I would appreciate your help.
hi Guys,
i tried adding some functions in the for loop (main loop of the program). i
even tried using threading (declaring functions out of the loop and using threading
to call them) in the for loop so as to avoid the video streaming from
slowing down. however, with all these precautions, the streaming is quite slow. pls
what do u suggest i do in order to add some functions in the for loop and at the
same maintain a normal streaming speed?
I would rather say, the for loop is quite fragile. Ur suggestions will really help.
Thanks
Hey, Can I use Infra Red web camera instead of camera used here?
I haven’t tried this code with an infrared camera. Give it a try and see! I would love to know.
if i dont use traffic hat what should i do to make alarm to driver and what are the updation in code please can you give any sugestion
Have you tried using a speaker instead?
I am using a simple 5v piezo buzzer instead of traffic hat please help me out in this case which lines I need to change in the code
Sorry, I am not familiar with that buzzer. You should refer to the documentation associated with your buzzer.
hey, i’m getting an error as the following arguments are required: -c/–cascade, -p/–shape-predictor. I’ve read your tutorial on Python, argparse, and command line arguments. But Both the files are nn the same directory as others but getting these error. Please help me out.
Read this tutorial on command line arguments and how to use them.
Fantastic Article !
Thanks a lot Adrian.
I’m glad you enjoyed it 🙂
Dear Dr. Adrian,
Your projects are very very amazing and important. Thak you to share your knowledge.
Right now, my drowsiness detector is working on my Raspberry Pi in real time. It was difficult to implement some libraries but at the end, it’s working very good.
Could you illuminate to me, how can I detect the eyes through sunglasses? Help me please!!!
Greetings and hugs from Ecuador
Hello,
This might be a basic question, but how can I check my pi camera’s frame rate?
I also saw “Drowsiness detection with OpenCV” article too, but I still cannot know my pi camera’s frame rate. Where can I read it from …? Everyone here knows it, but I do not. Can you please help me?
Also, I tried haar cascade method from your instructions, and it speed up! (But still have no idea about the frame rate). But it detects my eyes and nose too, so is there any solution for that?
See this tutorial on measuring (and improving) your FPS throughput rate.
great projects ever ,
I was asking about how i can run both object detection and drowsiness detection at the same time is that possible to use one camera pi to run the 2 codes that you have discussed in the tutorials and if it is not possible what should i do two integrate this 2 function to open together
I need to know,how to connect the vibrator motor with Raspberry pi 3???

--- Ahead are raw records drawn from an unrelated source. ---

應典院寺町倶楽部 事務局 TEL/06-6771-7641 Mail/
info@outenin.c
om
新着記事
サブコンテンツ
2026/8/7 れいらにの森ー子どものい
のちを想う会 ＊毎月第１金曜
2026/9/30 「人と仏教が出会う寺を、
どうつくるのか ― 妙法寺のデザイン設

Can u give me solution asap..
Take a look at Raspberry Pi for Computer Vision where you’ll learn how to connect other hardware to your RPi.
Hi adrian
I’m doing your tutorial but it’s not perfect because there’s no traffichat
So I’m trying using piezo buzzer
Doesn’t it matter if you use a piezo buzzer to code to make a sound when drowsiness is detected?
I’ll wait for your reply
Thanks ~
Sorry, I don’t have any experience with the piezo buzzer. I would suggest referring to the documentation for it.
Hey…
Is there any website from where I can download data sets in videos with ground truth given….

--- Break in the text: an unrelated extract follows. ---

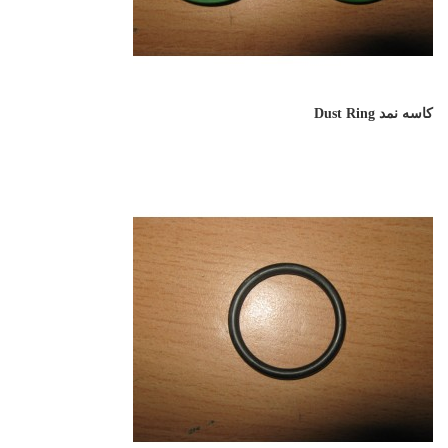
کاسه نمد Dust Ring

I need to verify my network on the basis of that ground truth..
like videos of drowsy person (eyelid Closure, Eye Blinking rate ) etc.
Sorry, I don’t think there is such a dataset.

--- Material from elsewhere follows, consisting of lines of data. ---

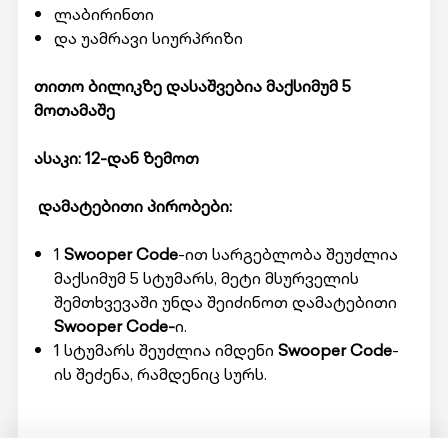
ლაბირინთი
და უამრავი სიურპრიზი
თითო ბილიკზე დასაშვებია მაქსიმუმ 5
მოთამაშე
ასაკი: 12-დან ზემოთ
დამატებითი პირობები:
1
Swooper Code
-ით სარგებლობა შეუძლია
მაქსიმუმ 5 სტუმარს, მეტი მსურველის
შემთხვევაში უნდა შეიძინოთ დამატებითი
Swooper Code-
ი.
1 სტუმარს შეუძლია იმდენი
Swooper Code
-
ის შეძენა, რამდენიც სურს.
მომსახურების მისაღებად ადგილზე უნდა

sir is it possible to do this project in raspberry 3 instead of traffic hat
Yes, you can use an RPi 3.
Hey!
We are facing a problem while importing the scipy module in opencv environment on raspberry Pi. The module has already been installed but it’s displaying an error NoModuleFound.. Then we tried to install it again but it’s showing ‘requirements already satisfied’.. But we aren’t able to import it. Can u please help us with it?
It still sounds like SciPy isn’t properly installed. Try using:
$ pip install scipy --no-cache-dirwhich camera you have used in this.i want to order the same USB camera that you have used in this tutorial.
I used a Logitech C-920 for this tutorial.